В книге рассказывается история главного героя, который сталкивается с различными проблемами и препятствиями на протяжении всего своего путешествия. По пути он встречает множество второстепенных персонажей, которые играют важные роли в истории. Благодаря опыту главного героя книга исследует такие темы, как любовь, потеря, надежда и стойкость. По мере того, как главный герой преодолевает свои трудности, он усваивает ценные уроки жизни и растет как личность.
Одна из ранних книг Маркеса. «Документальный роман», посвященный истории восьми моряков военного корабля, смытых за борт во время шторма и найденных только через десять дней. Что пережили эти люди? Как боролись за жизнь? Обычный писатель превратил бы эту историю в публицистическое произведение — но под пером Маркеса реальные события стали основой для гениальной притчи о мужестве и судьбе, тяготеющей над каждым человеком. О судьбе, которую можно и нужно преодолеть.

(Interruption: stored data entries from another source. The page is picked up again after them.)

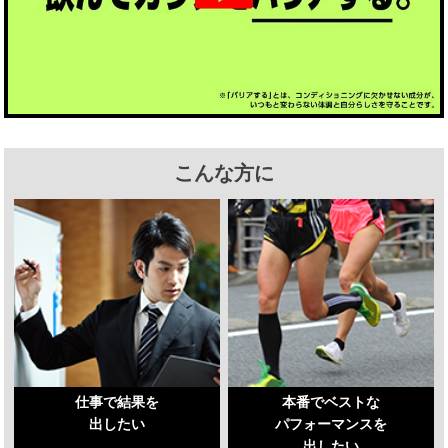
こんな方に
仕事で結果を
本番でベストな
出したい
パフォーマンスを
出したい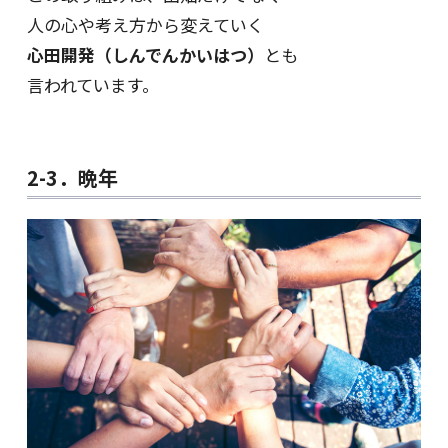
人の心や考え方から変えていく
心田開発（しんでんかいはつ）
とも
言われています。
2-3．晩年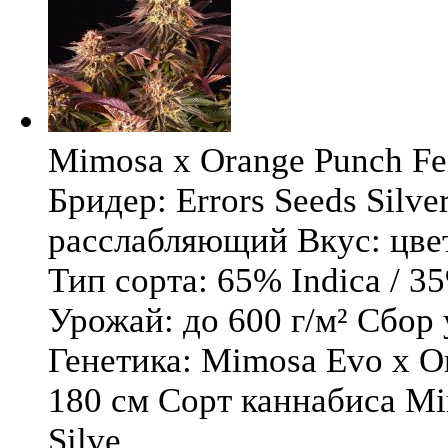
Mimosa x Orange Punch Fem
Бридер: Errors Seeds Silv
расслабляющий Вкус: цв
Тип сорта: 65% Indica / 3
Урожай: до 600 г/м² Сбор
Генетика: Mimosa Evo x O
180 см Сорт каннабиса Mi
Silve ...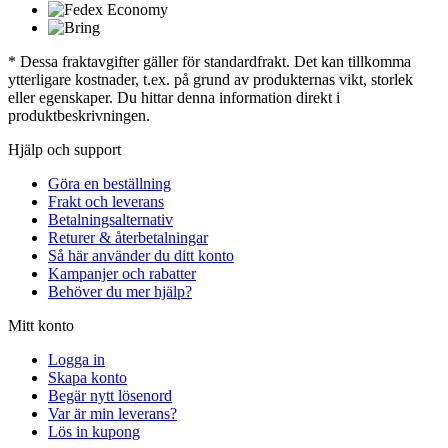
* Dessa fraktavgifter gäller för standardfrakt. Det kan tillkomma
ytterligare kostnader, t.ex. på grund av produkternas vikt, storlek
eller egenskaper. Du hittar denna information direkt i
produktbeskrivningen.
Hjälp och support
Göra en beställning
Frakt och leverans
Betalningsalternativ
Returer & återbetalningar
Så här använder du ditt konto
Kampanjer och rabatter
Behöver du mer hjälp?
Mitt konto
Logga in
Skapa konto
Begär nytt lösenord
Var är min leverans?
Lös in kupong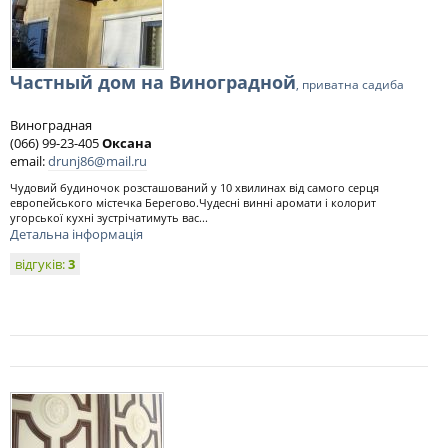
Частный дом на Виноградной
, приватна садиба
Виноградная
(066) 99-23-405
Оксана
email:
drunj86@mail.ru
Чудовий будиночок розсташований у 10 хвилинах від самого серця
европейського містечка Берегово.Чудесні винні аромати і колорит
угорської кухні зустрічатимуть вас...
Детальна інформація
відгуків:
3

Цирил Космач (1910–1980) — один из выдающихся прозаиков современной Югославии. Творчество писателя связано с судьбой его родины, Словении.Новеллы Ц. Космача написаны то с горечью, то с юмором, но всегда с любовью и с верой в творческое начало народа — неиссякаемый источник добра и красоты.
«В те времена, когда в приветливом и живописном городке Бамберге, по пословице, жилось припеваючи, то есть когда он управлялся архиепископским жезлом, стало быть, в конце XVIII столетия, проживал человек бюргерского звания, о котором можно сказать, что он был во всех отношениях редкий и превосходный человек.Его звали Иоганн Вахт, и был он плотник…».
Польская писательница. Дочь богатого помещика. Воспитывалась в Варшавском пансионе (1852–1857). Печаталась с 1866 г. Ранние романы и повести Ожешко («Пан Граба», 1869; «Марта», 1873, и др.) посвящены борьбе женщин за человеческое достоинство.В двухтомник вошли романы «Над Неманом», «Миер Эзофович» (первый том); повести «Ведьма», «Хам», «Bene nati», рассказы «В голодный год», «Четырнадцатая часть», «Дай цветочек!», «Эхо», «Прерванная идиллия» (второй том).
Рассказы Нарайана поражают широтой охвата, легкостью, с которой писатель переходит от одной интонации к другой. Самые различные чувства — смех и мягкая ирония, сдержанный гнев и грусть о незадавшихся судьбах своих героев — звучат в авторском голосе, придавая ему глубоко индивидуальный характер.